Predict and submit to Kaggle

To send a submission to Kaggle you need to predict the survival rates for the observations in the test set. In the last exercise of the previous chapter, we created simple predictions based on a single subset. Luckily, with our decision tree, we can make use of some simple functions to "generate" our answer without having to manually perform subsetting.

First, you make use of the .predict() method. You provide it the model (my_tree_one), the values of features from the dataset for which predictions need to be made (test). To extract the features we will need to create a numpy array in the same way as we did when training the model. However, we need to take care of a small but important problem first. There is a missing value in the Fare feature that needs to be imputed.

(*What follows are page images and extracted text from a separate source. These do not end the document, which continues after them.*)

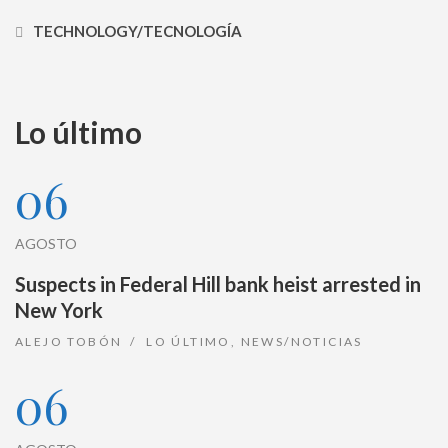
TECHNOLOGY/TECNOLOGÍA
Lo último
06
AGOSTO
Suspects in Federal Hill bank heist arrested in
New York
ALEJO TOBÓN
LO ÚLTIMO
,
NEWS/NOTICIAS
06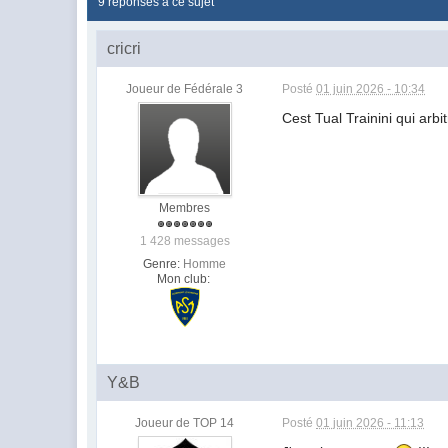
9 réponses à ce sujet
cricri
Joueur de Fédérale 3
Posté
01 juin 2026 - 10:34
Cest Tual Trainini qui arb
Membres
1 428 messages
Genre:
Homme
Mon club:
Y&B
Joueur de TOP 14
Posté
01 juin 2026 - 11:13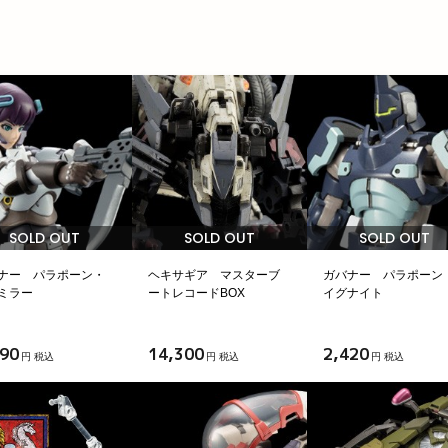
SOLD OUT
SOLD OUT
SOLD OUT
ナー パラポーン・
ヘキサギア マスターブ
ガバナー パラポーン
 ミラー
ートレコードBOX
イグナイト
090
14,300
2,420
円 税込
円 税込
円 税込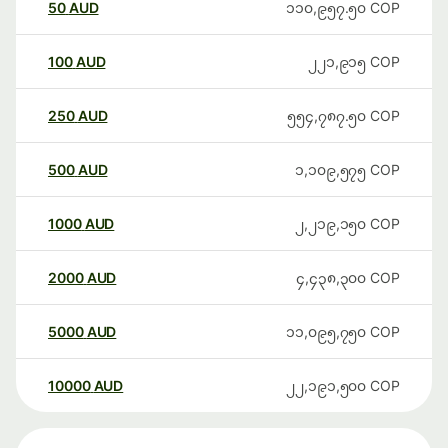
50
AUD
၁၁၀,၉၅၇.၅၀
COP
100
AUD
၂၂၁,၉၁၅
COP
250
AUD
၅၅၄,၇၈၇.၅၀
COP
500
AUD
၁,၁၀၉,၅၇၅
COP
1000
AUD
၂,၂၁၉,၁၅၀
COP
2000
AUD
၄,၄၃၈,၃၀၀
COP
5000
AUD
၁၁,၀၉၅,၇၅၀
COP
10000
AUD
၂၂,၁၉၁,၅၀၀
COP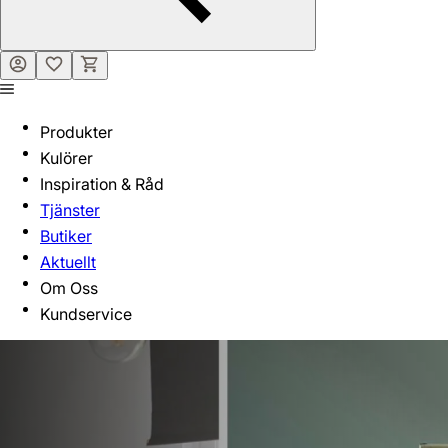
Produkter
Kulörer
Inspiration & Råd
Tjänster
Butiker
Aktuellt
Om Oss
Kundservice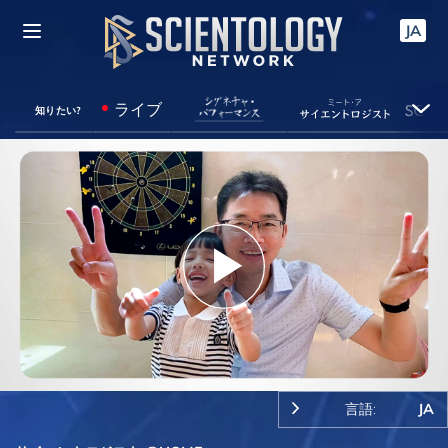
JA
ライブ
知りたい?
Play
Video
言語:
JA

Next, you need to make sure your output is in line with the submission requirements of Kaggle: a csv file with exactly 418 entries and two columns: PassengerId and Survived. Then use the code provided to make a new data frame using DataFrame(), and create a csv file using to_csv() method from Pandas.

Instructions

100 XP
  • Impute the missing value for Fare in row 153 with the median of the column.
  • Make a prediction on the test set using the .predict() method and my_tree_one. Assign the result to my_prediction.
  • Create a data frame my_solution containing the solution and the passenger ids from the test set. Make sure the solution is in line with the standards set forth by Kaggle by naming the column appropriately.